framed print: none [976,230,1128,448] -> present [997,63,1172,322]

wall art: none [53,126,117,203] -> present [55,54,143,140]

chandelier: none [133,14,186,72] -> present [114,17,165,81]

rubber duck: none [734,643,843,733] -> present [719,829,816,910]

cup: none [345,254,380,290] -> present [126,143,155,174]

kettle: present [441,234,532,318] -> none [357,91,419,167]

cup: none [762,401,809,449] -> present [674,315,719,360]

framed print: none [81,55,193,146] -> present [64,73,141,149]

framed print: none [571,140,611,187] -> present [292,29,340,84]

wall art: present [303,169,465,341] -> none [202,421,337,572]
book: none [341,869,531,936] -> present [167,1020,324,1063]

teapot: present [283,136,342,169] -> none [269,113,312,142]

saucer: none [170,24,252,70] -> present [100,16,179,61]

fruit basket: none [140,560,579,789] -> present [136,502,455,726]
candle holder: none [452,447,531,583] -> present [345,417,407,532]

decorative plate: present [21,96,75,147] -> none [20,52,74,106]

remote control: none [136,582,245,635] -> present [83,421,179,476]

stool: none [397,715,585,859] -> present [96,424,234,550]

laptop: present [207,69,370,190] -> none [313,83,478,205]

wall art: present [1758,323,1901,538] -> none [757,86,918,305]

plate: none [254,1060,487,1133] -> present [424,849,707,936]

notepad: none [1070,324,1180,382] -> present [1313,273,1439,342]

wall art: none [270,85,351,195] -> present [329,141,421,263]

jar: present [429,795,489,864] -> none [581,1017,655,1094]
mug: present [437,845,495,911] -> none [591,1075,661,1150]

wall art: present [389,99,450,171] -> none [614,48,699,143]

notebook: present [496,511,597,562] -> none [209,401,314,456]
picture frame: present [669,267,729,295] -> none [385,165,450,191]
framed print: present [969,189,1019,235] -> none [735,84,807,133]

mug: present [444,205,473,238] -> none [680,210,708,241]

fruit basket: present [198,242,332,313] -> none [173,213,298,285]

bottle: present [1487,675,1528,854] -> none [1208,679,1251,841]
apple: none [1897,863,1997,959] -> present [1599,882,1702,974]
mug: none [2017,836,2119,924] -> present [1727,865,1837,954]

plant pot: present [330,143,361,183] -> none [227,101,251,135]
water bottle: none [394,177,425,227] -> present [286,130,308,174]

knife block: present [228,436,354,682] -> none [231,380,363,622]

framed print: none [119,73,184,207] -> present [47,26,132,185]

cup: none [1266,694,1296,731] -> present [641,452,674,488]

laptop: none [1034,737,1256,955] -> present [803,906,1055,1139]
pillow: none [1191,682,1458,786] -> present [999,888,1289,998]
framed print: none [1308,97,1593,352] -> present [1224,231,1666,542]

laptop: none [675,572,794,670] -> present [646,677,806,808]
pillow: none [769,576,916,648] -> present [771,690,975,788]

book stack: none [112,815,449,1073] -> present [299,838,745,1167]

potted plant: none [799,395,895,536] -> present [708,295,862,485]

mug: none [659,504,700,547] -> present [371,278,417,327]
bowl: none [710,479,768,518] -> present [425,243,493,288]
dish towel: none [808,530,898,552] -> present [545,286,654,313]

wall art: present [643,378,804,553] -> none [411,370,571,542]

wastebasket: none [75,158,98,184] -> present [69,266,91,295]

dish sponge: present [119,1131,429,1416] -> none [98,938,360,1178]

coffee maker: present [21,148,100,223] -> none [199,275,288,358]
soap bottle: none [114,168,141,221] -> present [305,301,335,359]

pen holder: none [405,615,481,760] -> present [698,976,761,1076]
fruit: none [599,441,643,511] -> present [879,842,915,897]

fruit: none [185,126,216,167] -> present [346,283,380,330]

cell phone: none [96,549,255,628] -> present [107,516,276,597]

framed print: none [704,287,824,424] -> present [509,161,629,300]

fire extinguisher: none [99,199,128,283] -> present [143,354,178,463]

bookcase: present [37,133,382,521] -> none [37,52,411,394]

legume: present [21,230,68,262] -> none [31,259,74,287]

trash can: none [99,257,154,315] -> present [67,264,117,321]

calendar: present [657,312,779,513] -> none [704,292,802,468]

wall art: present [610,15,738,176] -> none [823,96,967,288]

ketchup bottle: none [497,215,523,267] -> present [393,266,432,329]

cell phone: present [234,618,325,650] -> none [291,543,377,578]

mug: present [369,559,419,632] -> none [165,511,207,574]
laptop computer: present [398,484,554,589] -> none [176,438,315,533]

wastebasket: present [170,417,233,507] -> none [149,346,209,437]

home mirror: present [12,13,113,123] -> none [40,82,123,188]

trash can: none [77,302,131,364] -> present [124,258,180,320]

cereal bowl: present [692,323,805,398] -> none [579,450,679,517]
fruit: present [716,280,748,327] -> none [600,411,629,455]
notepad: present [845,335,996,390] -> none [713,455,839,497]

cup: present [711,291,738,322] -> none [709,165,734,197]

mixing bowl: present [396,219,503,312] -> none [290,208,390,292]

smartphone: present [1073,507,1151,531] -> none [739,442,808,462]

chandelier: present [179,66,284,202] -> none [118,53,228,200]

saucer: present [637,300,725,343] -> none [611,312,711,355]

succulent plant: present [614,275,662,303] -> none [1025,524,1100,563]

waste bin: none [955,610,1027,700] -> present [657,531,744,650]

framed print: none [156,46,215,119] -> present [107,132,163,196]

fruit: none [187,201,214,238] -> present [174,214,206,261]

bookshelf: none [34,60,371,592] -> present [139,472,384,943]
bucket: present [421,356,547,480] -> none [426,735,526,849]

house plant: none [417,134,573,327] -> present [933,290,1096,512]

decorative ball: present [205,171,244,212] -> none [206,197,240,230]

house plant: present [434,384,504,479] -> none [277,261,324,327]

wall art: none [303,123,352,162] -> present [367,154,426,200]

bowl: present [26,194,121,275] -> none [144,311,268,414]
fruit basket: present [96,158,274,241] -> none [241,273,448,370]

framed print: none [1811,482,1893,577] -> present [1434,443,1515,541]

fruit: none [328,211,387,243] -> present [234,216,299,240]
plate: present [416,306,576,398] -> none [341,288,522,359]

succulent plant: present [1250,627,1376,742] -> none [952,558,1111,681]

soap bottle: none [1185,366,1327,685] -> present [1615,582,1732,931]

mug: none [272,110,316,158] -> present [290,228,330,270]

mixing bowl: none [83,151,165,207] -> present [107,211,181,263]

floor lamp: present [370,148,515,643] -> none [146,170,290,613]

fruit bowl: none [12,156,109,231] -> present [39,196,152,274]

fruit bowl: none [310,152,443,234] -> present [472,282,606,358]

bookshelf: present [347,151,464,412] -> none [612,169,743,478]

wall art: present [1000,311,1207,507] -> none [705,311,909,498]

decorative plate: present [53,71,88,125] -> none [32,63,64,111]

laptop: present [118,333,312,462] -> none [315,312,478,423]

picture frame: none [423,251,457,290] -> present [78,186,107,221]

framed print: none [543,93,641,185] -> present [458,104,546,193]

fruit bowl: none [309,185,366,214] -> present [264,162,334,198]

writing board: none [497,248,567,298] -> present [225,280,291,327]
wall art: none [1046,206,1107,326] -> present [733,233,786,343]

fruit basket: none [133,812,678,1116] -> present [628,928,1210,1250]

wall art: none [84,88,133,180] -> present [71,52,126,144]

JOB ITEM. The listing must be repeated in full, with nothing altered.

WRITTEN SOLUTION.
framed print: none [976,230,1128,448] -> present [997,63,1172,322]

wall art: none [53,126,117,203] -> present [55,54,143,140]

chandelier: none [133,14,186,72] -> present [114,17,165,81]

rubber duck: none [734,643,843,733] -> present [719,829,816,910]

cup: none [345,254,380,290] -> present [126,143,155,174]

kettle: present [441,234,532,318] -> none [357,91,419,167]

cup: none [762,401,809,449] -> present [674,315,719,360]

framed print: none [81,55,193,146] -> present [64,73,141,149]

framed print: none [571,140,611,187] -> present [292,29,340,84]

wall art: present [303,169,465,341] -> none [202,421,337,572]
book: none [341,869,531,936] -> present [167,1020,324,1063]

teapot: present [283,136,342,169] -> none [269,113,312,142]

saucer: none [170,24,252,70] -> present [100,16,179,61]

fruit basket: none [140,560,579,789] -> present [136,502,455,726]
candle holder: none [452,447,531,583] -> present [345,417,407,532]

decorative plate: present [21,96,75,147] -> none [20,52,74,106]

remote control: none [136,582,245,635] -> present [83,421,179,476]

stool: none [397,715,585,859] -> present [96,424,234,550]

laptop: present [207,69,370,190] -> none [313,83,478,205]

wall art: present [1758,323,1901,538] -> none [757,86,918,305]

plate: none [254,1060,487,1133] -> present [424,849,707,936]

notepad: none [1070,324,1180,382] -> present [1313,273,1439,342]

wall art: none [270,85,351,195] -> present [329,141,421,263]

jar: present [429,795,489,864] -> none [581,1017,655,1094]
mug: present [437,845,495,911] -> none [591,1075,661,1150]

wall art: present [389,99,450,171] -> none [614,48,699,143]

notebook: present [496,511,597,562] -> none [209,401,314,456]
picture frame: present [669,267,729,295] -> none [385,165,450,191]
framed print: present [969,189,1019,235] -> none [735,84,807,133]

mug: present [444,205,473,238] -> none [680,210,708,241]

fruit basket: present [198,242,332,313] -> none [173,213,298,285]

bottle: present [1487,675,1528,854] -> none [1208,679,1251,841]
apple: none [1897,863,1997,959] -> present [1599,882,1702,974]
mug: none [2017,836,2119,924] -> present [1727,865,1837,954]

plant pot: present [330,143,361,183] -> none [227,101,251,135]
water bottle: none [394,177,425,227] -> present [286,130,308,174]

knife block: present [228,436,354,682] -> none [231,380,363,622]

framed print: none [119,73,184,207] -> present [47,26,132,185]

cup: none [1266,694,1296,731] -> present [641,452,674,488]

laptop: none [1034,737,1256,955] -> present [803,906,1055,1139]
pillow: none [1191,682,1458,786] -> present [999,888,1289,998]
framed print: none [1308,97,1593,352] -> present [1224,231,1666,542]

laptop: none [675,572,794,670] -> present [646,677,806,808]
pillow: none [769,576,916,648] -> present [771,690,975,788]

book stack: none [112,815,449,1073] -> present [299,838,745,1167]

potted plant: none [799,395,895,536] -> present [708,295,862,485]

mug: none [659,504,700,547] -> present [371,278,417,327]
bowl: none [710,479,768,518] -> present [425,243,493,288]
dish towel: none [808,530,898,552] -> present [545,286,654,313]

wall art: present [643,378,804,553] -> none [411,370,571,542]

wastebasket: none [75,158,98,184] -> present [69,266,91,295]

dish sponge: present [119,1131,429,1416] -> none [98,938,360,1178]

coffee maker: present [21,148,100,223] -> none [199,275,288,358]
soap bottle: none [114,168,141,221] -> present [305,301,335,359]

pen holder: none [405,615,481,760] -> present [698,976,761,1076]
fruit: none [599,441,643,511] -> present [879,842,915,897]

fruit: none [185,126,216,167] -> present [346,283,380,330]

cell phone: none [96,549,255,628] -> present [107,516,276,597]

framed print: none [704,287,824,424] -> present [509,161,629,300]

fire extinguisher: none [99,199,128,283] -> present [143,354,178,463]

bookcase: present [37,133,382,521] -> none [37,52,411,394]

legume: present [21,230,68,262] -> none [31,259,74,287]

trash can: none [99,257,154,315] -> present [67,264,117,321]

calendar: present [657,312,779,513] -> none [704,292,802,468]

wall art: present [610,15,738,176] -> none [823,96,967,288]

ketchup bottle: none [497,215,523,267] -> present [393,266,432,329]

cell phone: present [234,618,325,650] -> none [291,543,377,578]

mug: present [369,559,419,632] -> none [165,511,207,574]
laptop computer: present [398,484,554,589] -> none [176,438,315,533]

wastebasket: present [170,417,233,507] -> none [149,346,209,437]

home mirror: present [12,13,113,123] -> none [40,82,123,188]

trash can: none [77,302,131,364] -> present [124,258,180,320]

cereal bowl: present [692,323,805,398] -> none [579,450,679,517]
fruit: present [716,280,748,327] -> none [600,411,629,455]
notepad: present [845,335,996,390] -> none [713,455,839,497]

cup: present [711,291,738,322] -> none [709,165,734,197]

mixing bowl: present [396,219,503,312] -> none [290,208,390,292]

smartphone: present [1073,507,1151,531] -> none [739,442,808,462]

chandelier: present [179,66,284,202] -> none [118,53,228,200]

saucer: present [637,300,725,343] -> none [611,312,711,355]

succulent plant: present [614,275,662,303] -> none [1025,524,1100,563]

waste bin: none [955,610,1027,700] -> present [657,531,744,650]

framed print: none [156,46,215,119] -> present [107,132,163,196]

fruit: none [187,201,214,238] -> present [174,214,206,261]

bookshelf: none [34,60,371,592] -> present [139,472,384,943]
bucket: present [421,356,547,480] -> none [426,735,526,849]

house plant: none [417,134,573,327] -> present [933,290,1096,512]

decorative ball: present [205,171,244,212] -> none [206,197,240,230]

house plant: present [434,384,504,479] -> none [277,261,324,327]

wall art: none [303,123,352,162] -> present [367,154,426,200]

bowl: present [26,194,121,275] -> none [144,311,268,414]
fruit basket: present [96,158,274,241] -> none [241,273,448,370]

framed print: none [1811,482,1893,577] -> present [1434,443,1515,541]

fruit: none [328,211,387,243] -> present [234,216,299,240]
plate: present [416,306,576,398] -> none [341,288,522,359]

succulent plant: present [1250,627,1376,742] -> none [952,558,1111,681]

soap bottle: none [1185,366,1327,685] -> present [1615,582,1732,931]

mug: none [272,110,316,158] -> present [290,228,330,270]

mixing bowl: none [83,151,165,207] -> present [107,211,181,263]

floor lamp: present [370,148,515,643] -> none [146,170,290,613]

fruit bowl: none [12,156,109,231] -> present [39,196,152,274]

fruit bowl: none [310,152,443,234] -> present [472,282,606,358]

bookshelf: present [347,151,464,412] -> none [612,169,743,478]

wall art: present [1000,311,1207,507] -> none [705,311,909,498]

decorative plate: present [53,71,88,125] -> none [32,63,64,111]

laptop: present [118,333,312,462] -> none [315,312,478,423]

picture frame: none [423,251,457,290] -> present [78,186,107,221]

framed print: none [543,93,641,185] -> present [458,104,546,193]

fruit bowl: none [309,185,366,214] -> present [264,162,334,198]

writing board: none [497,248,567,298] -> present [225,280,291,327]
wall art: none [1046,206,1107,326] -> present [733,233,786,343]

fruit basket: none [133,812,678,1116] -> present [628,928,1210,1250]

wall art: none [84,88,133,180] -> present [71,52,126,144]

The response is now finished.